### About this exercise
The full set of records must be returned exactly, character for character.

Segment Start: Data for this task

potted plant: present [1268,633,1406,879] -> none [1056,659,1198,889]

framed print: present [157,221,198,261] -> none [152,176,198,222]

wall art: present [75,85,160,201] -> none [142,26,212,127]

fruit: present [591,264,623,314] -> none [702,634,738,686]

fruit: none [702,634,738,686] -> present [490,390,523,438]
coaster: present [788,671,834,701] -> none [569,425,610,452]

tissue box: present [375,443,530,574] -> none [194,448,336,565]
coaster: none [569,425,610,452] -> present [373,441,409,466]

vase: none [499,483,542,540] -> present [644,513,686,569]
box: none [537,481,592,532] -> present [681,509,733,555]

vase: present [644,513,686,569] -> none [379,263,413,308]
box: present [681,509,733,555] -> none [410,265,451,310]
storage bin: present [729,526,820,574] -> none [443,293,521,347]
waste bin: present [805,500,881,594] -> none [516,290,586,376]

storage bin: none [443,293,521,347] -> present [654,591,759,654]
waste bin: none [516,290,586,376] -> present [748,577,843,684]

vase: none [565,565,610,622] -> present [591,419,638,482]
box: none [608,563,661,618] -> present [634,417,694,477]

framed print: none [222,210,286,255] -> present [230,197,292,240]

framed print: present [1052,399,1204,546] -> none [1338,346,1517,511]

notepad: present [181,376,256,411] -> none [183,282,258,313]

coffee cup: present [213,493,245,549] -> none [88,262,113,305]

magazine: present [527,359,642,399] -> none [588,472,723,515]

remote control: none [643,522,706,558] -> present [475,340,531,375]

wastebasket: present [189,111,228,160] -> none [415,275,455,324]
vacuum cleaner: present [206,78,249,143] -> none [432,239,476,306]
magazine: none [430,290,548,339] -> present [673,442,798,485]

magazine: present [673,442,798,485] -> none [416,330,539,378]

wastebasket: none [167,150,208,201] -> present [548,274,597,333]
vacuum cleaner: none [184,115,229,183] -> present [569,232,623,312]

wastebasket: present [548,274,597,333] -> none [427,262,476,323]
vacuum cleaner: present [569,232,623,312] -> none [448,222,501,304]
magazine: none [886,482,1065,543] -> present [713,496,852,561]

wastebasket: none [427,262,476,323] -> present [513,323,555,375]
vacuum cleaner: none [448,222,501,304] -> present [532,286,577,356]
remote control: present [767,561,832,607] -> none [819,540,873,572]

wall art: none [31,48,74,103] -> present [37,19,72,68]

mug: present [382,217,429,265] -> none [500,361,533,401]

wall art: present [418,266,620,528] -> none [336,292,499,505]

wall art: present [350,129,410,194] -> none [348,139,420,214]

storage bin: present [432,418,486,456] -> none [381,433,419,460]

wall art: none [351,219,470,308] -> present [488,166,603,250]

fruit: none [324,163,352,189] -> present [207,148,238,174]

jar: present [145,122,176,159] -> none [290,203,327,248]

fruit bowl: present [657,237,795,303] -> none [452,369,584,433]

Segment End: Data for this task

### Reply
potted plant: present [1268,633,1406,879] -> none [1056,659,1198,889]

framed print: present [157,221,198,261] -> none [152,176,198,222]

wall art: present [75,85,160,201] -> none [142,26,212,127]

fruit: present [591,264,623,314] -> none [702,634,738,686]

fruit: none [702,634,738,686] -> present [490,390,523,438]
coaster: present [788,671,834,701] -> none [569,425,610,452]

tissue box: present [375,443,530,574] -> none [194,448,336,565]
coaster: none [569,425,610,452] -> present [373,441,409,466]

vase: none [499,483,542,540] -> present [644,513,686,569]
box: none [537,481,592,532] -> present [681,509,733,555]

vase: present [644,513,686,569] -> none [379,263,413,308]
box: present [681,509,733,555] -> none [410,265,451,310]
storage bin: present [729,526,820,574] -> none [443,293,521,347]
waste bin: present [805,500,881,594] -> none [516,290,586,376]

storage bin: none [443,293,521,347] -> present [654,591,759,654]
waste bin: none [516,290,586,376] -> present [748,577,843,684]

vase: none [565,565,610,622] -> present [591,419,638,482]
box: none [608,563,661,618] -> present [634,417,694,477]

framed print: none [222,210,286,255] -> present [230,197,292,240]

framed print: present [1052,399,1204,546] -> none [1338,346,1517,511]

notepad: present [181,376,256,411] -> none [183,282,258,313]

coffee cup: present [213,493,245,549] -> none [88,262,113,305]

magazine: present [527,359,642,399] -> none [588,472,723,515]

remote control: none [643,522,706,558] -> present [475,340,531,375]

wastebasket: present [189,111,228,160] -> none [415,275,455,324]
vacuum cleaner: present [206,78,249,143] -> none [432,239,476,306]
magazine: none [430,290,548,339] -> present [673,442,798,485]

magazine: present [673,442,798,485] -> none [416,330,539,378]

wastebasket: none [167,150,208,201] -> present [548,274,597,333]
vacuum cleaner: none [184,115,229,183] -> present [569,232,623,312]

wastebasket: present [548,274,597,333] -> none [427,262,476,323]
vacuum cleaner: present [569,232,623,312] -> none [448,222,501,304]
magazine: none [886,482,1065,543] -> present [713,496,852,561]

wastebasket: none [427,262,476,323] -> present [513,323,555,375]
vacuum cleaner: none [448,222,501,304] -> present [532,286,577,356]
remote control: present [767,561,832,607] -> none [819,540,873,572]

wall art: none [31,48,74,103] -> present [37,19,72,68]

mug: present [382,217,429,265] -> none [500,361,533,401]

wall art: present [418,266,620,528] -> none [336,292,499,505]

wall art: present [350,129,410,194] -> none [348,139,420,214]

storage bin: present [432,418,486,456] -> none [381,433,419,460]

wall art: none [351,219,470,308] -> present [488,166,603,250]

fruit: none [324,163,352,189] -> present [207,148,238,174]

jar: present [145,122,176,159] -> none [290,203,327,248]

fruit bowl: present [657,237,795,303] -> none [452,369,584,433]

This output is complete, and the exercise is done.